Archaeologists in Monmouth have discovered the remains of an ancient wooden building that dates back 5,000 years.
The wooden remains found under the new Rockfield estate were once part of a crannog, an ancient fortified dwelling built into a lake, and they date back to around the year 3,000BC.
Monmouth archaeologist Stephen Clarke is the author of 'The Lost Lake,' which describes the discovery of a huge post-glacial lake which covered most of this area 10,000 years ago. Mr Clarke has revealed that this latest discovery predates the only other known crannog in England and Wales by 2,000 years.
The timber, which was skilfully worked with a stone axe, was unearthed during the digging of house foundations at Jordan Way by Martin Tuck of the Glamorgan-Gwent Archaeological Trust in 2003 while the group were overseeing the construction of the new Rockfield Estate.
The timber was preserved beneath the clay and peat of a lagoon which formed when the lake drained some 2,000 years ago and was recently given to Monmouth Archaeological Society whose professional wing – Monmouth Archaeology – is to watch over the construction of 450 new houses for Barratt Homes along Wonastow Road. That development is all on the site of the prehistoric lake.

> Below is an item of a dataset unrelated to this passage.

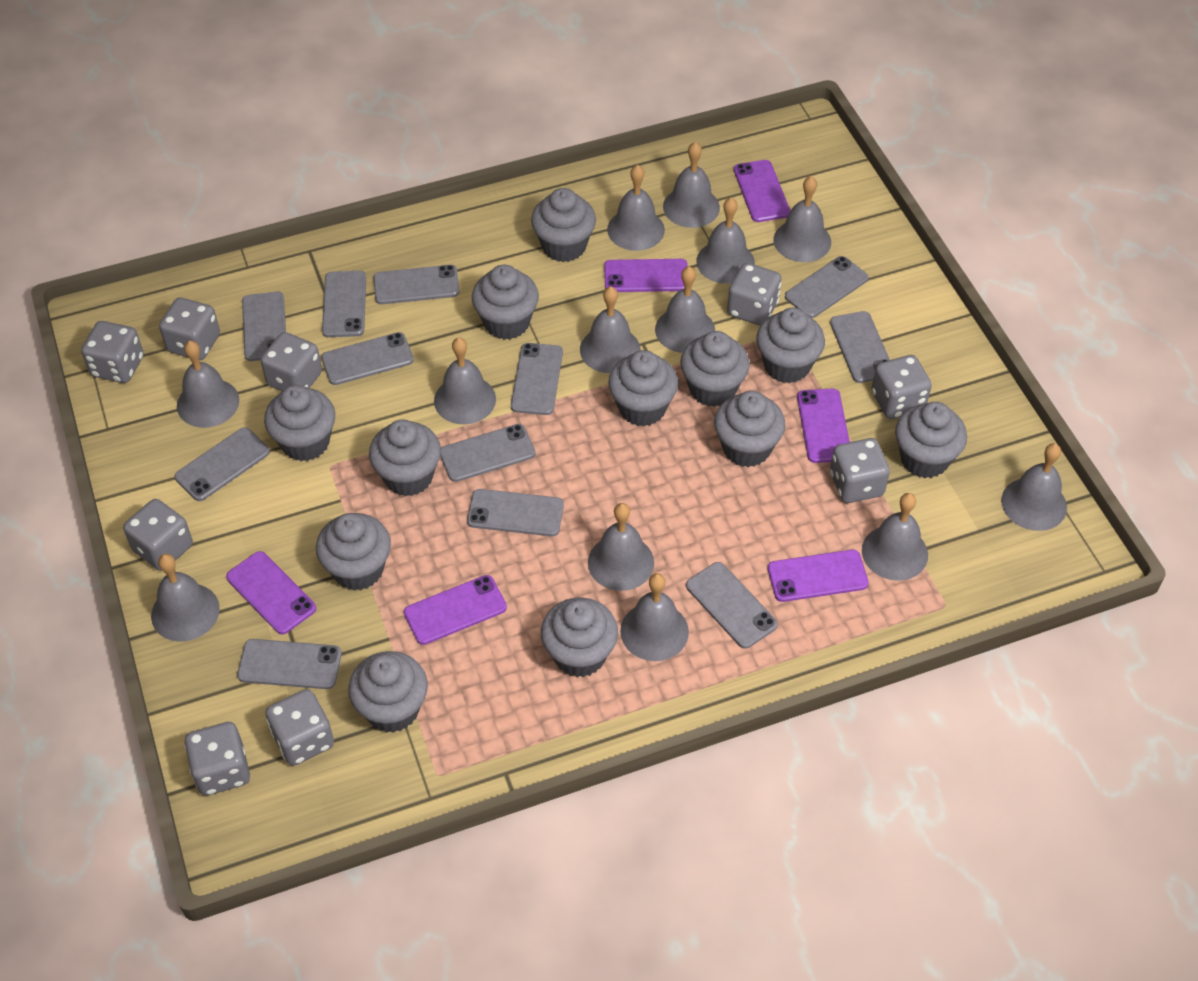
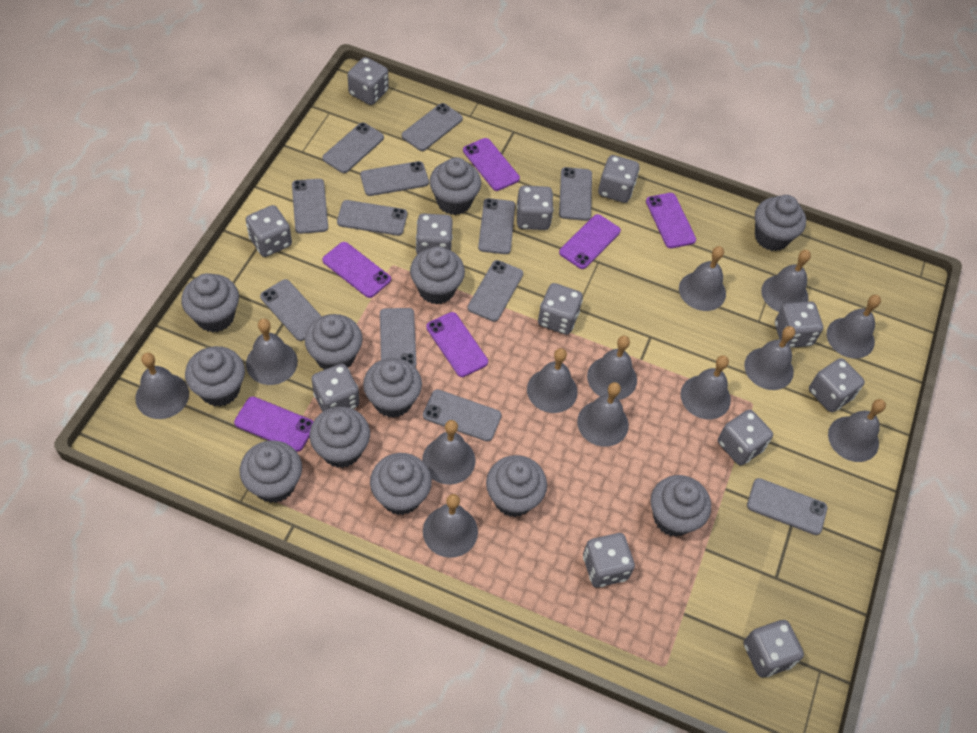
grey dice: 9 -> 12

The timber has been dated back to the New Stone Age (the Neolithic) before the invention of metalworking.
At this time, the Rockfield Estate, like most of Monmouth, was under a post-glacial lake which had formed at the end of the Ice Age, some 11,000 years ago.

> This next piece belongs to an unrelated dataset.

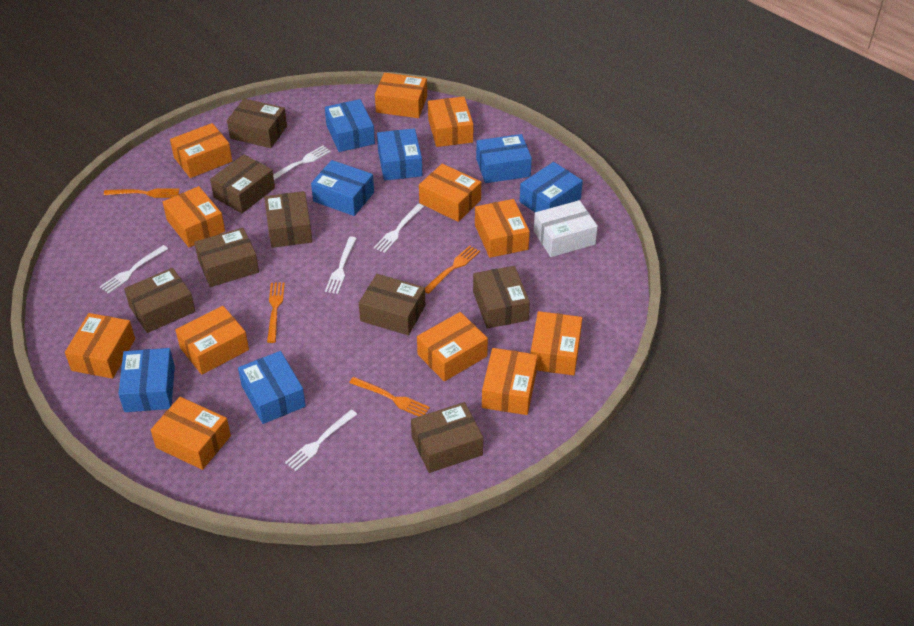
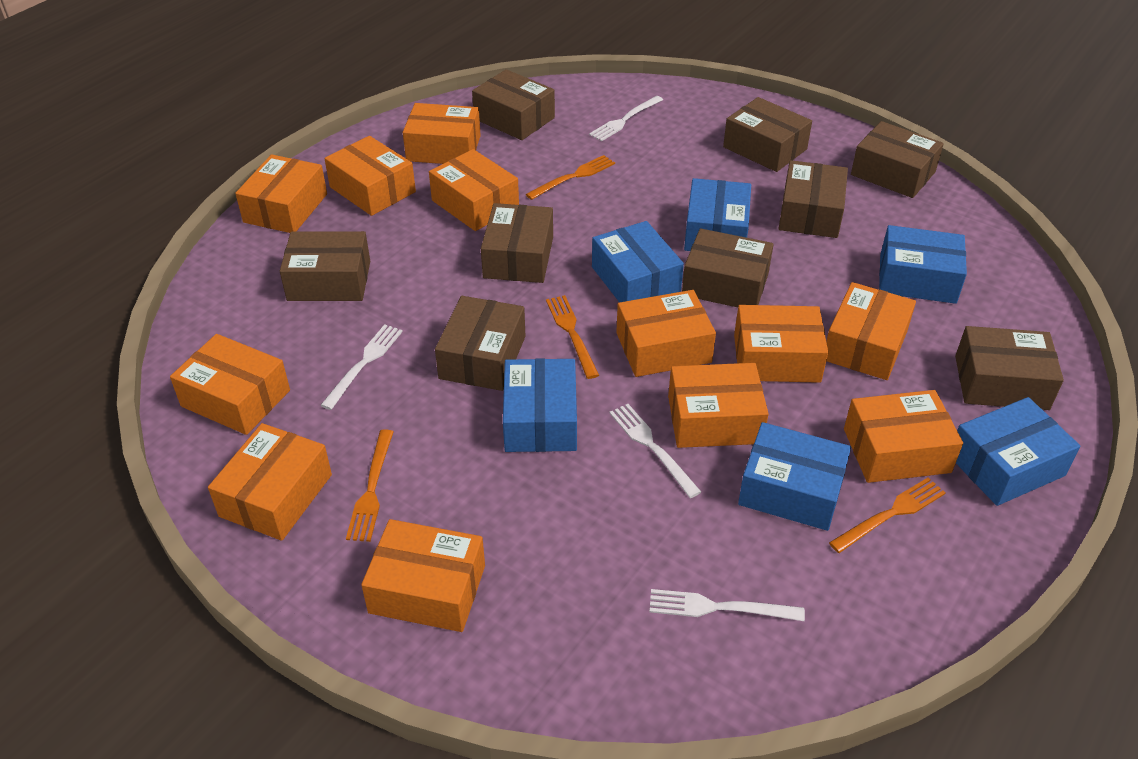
blue box: 7 -> 6
brown box: 8 -> 9
white box: 1 -> 0
white fork: 5 -> 4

The lake is thought to have survived until the 1st Millennium BC, probably not long before the Romans arrived; it has been partly explored by Monmouth archaeologists over several years at the Parc Glyndwr housing estate off Rockfield Road and earlier in upper Monnow Street and St James' Street.
The Stone Age timber, bearing cut marks left by stone or flint axes, formed the end of an oak post which had been carefully levelled to create a flat surface which would probably have rested on a post pad set in the bottom of the lake.

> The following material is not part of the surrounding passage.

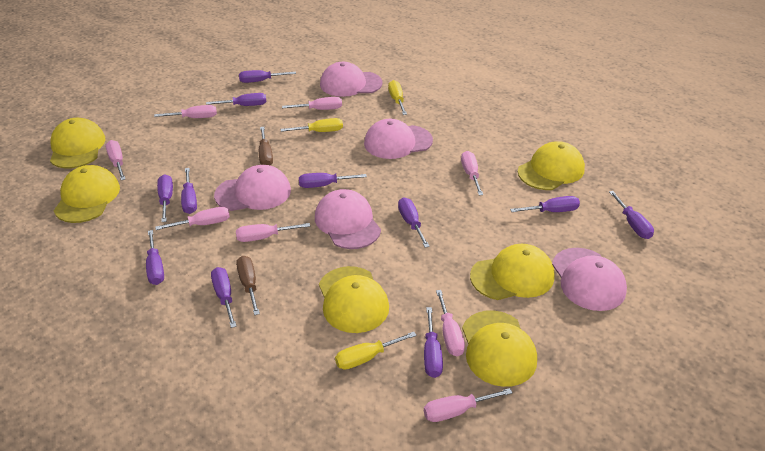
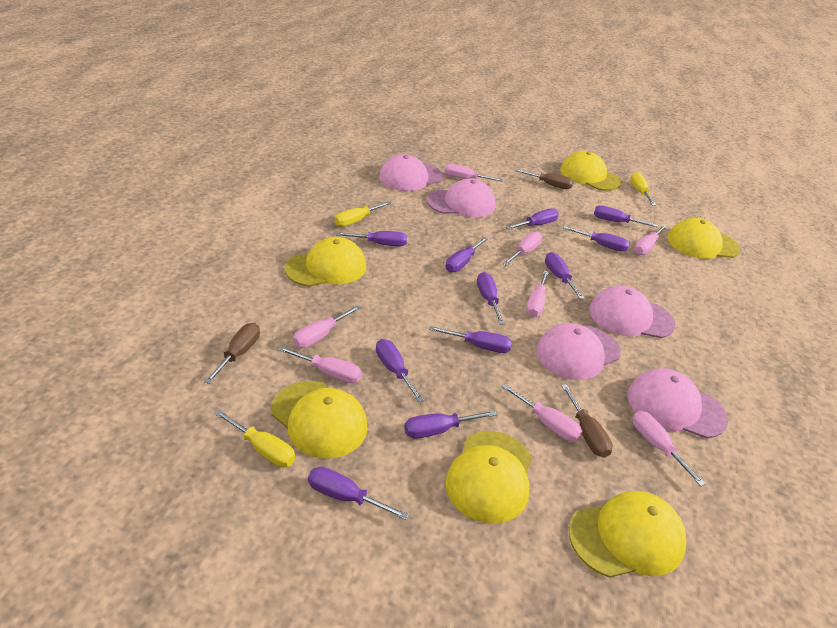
brown screwdriver: 2 -> 3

Archaeologists are excited, not only by the state and date of the timber, but also because the remains were so far out from the shore of the lake that the post has to be part of a crannog building set on poles.
Crannogs are defended wooden structures usually found in Ireland and Scotland and date from the Stone Age onwards – the only one known in England and Wales is that at Llangors, near Brecon. They are thought to have been a mark of power and status. The one at Llangors being claimed as a royal residence of the Dark Age King of Brycheiniog.